REDON Odilon (1840-1916). L.A.S. « Odilon Redon », 16 décembre 1904, à Francis JAMMES ; 4 pages in-12. Belle lettre à son ami poète. Il aurait voulu le remercier « par l’envoi de ma binette, mais le photographe...

Estimation : 800 - 1000
Adjudication : 1 400 €
Description
(c’est Ari [le fils de Redon]) met trop de lenteur à me fournir les épreuves ; mais si vous saviez le ciel gris que nous avons ici, et qui l’excuse. […] Quelle fleur analysez-vous ? Qui le dira ? Vous seul. Je voudrais la peindre. J’ai placé votre profil sur la cheminée, j’écoute l’aveu des impressions qu’il donne à ceux qui ne vous connaissent que par la poésie.
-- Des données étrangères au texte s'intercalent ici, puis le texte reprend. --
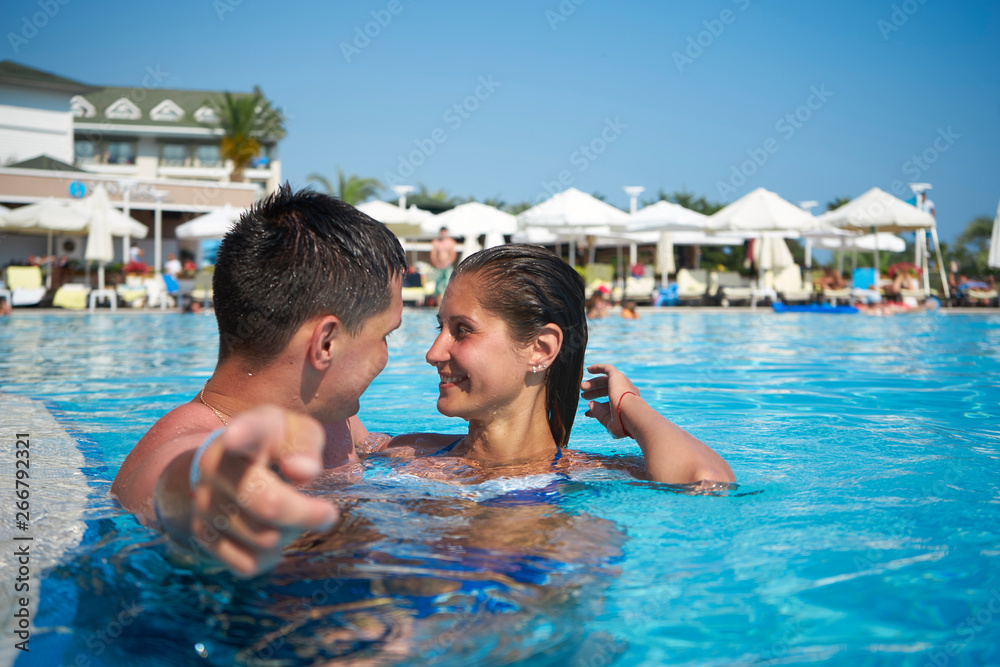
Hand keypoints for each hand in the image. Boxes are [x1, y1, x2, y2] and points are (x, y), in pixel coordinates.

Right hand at [187, 406, 339, 576]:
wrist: (227, 461)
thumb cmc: (273, 444)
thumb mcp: (296, 432)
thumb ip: (306, 444)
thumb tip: (304, 472)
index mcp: (245, 433)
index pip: (245, 431)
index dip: (242, 434)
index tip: (238, 437)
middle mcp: (215, 467)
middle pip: (269, 505)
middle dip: (306, 514)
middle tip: (326, 513)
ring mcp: (204, 503)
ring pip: (264, 539)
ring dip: (290, 534)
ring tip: (290, 516)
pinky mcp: (202, 534)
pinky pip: (247, 564)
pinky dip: (269, 556)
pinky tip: (272, 535)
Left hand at [581, 363, 640, 438]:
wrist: (630, 414)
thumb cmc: (621, 422)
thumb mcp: (607, 420)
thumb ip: (598, 412)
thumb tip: (590, 404)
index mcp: (628, 405)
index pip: (610, 404)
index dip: (598, 408)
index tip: (587, 413)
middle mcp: (627, 393)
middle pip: (608, 391)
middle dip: (595, 393)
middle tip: (583, 396)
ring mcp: (623, 384)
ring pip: (606, 381)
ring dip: (594, 384)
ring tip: (582, 387)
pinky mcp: (618, 376)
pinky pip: (608, 369)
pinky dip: (598, 368)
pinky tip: (588, 369)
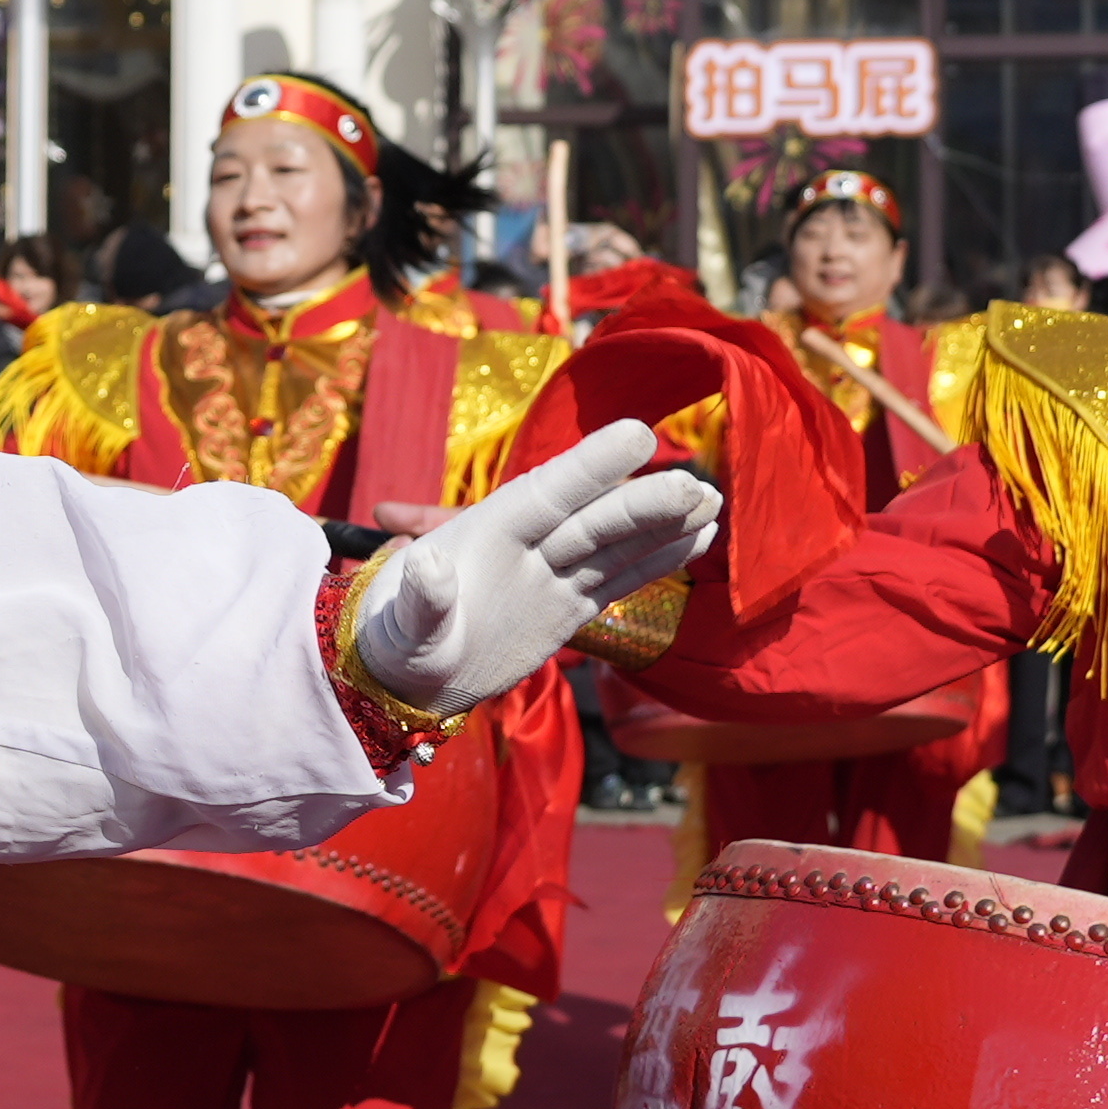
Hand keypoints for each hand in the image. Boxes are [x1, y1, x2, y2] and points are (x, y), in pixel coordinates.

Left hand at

On vous voyait autre, c’est toujours ainsi. J’attends aujourd’hui une jeune fille, qu’en dira-t-elle. C’est vendredi, le jour où mes amis viennent, jour que j’aime. MALLARMÉ me disait “Redon, vous avez le jour maigre”. Je viens de lire Tête d’or, L’Échange. C’est réconfortant. Un livre dont je recommanderai la lecture aux vidés (il y en a ici). Quelle substance littéraire, mon cher ami. Pas possible, CLAUDEL mourra jeune. Ou bien il changera ; ce qui me paraît aussi impossible. J’aime bien cette admirable vue du dedans au dehors. Il opprime la nature entière de sa vision. Oh ! qu’il reste là-bas, il est digne de la solitude ». Il évoque la camaraderie entre Jammes, Gabriel Frizeau et Charles Lacoste, « ces trois camarades inséparables ». Il ajoute : « Nous vous enverrons, ces jours-ci la tête d’enfant, cette gravure qui a dû vous plaire ».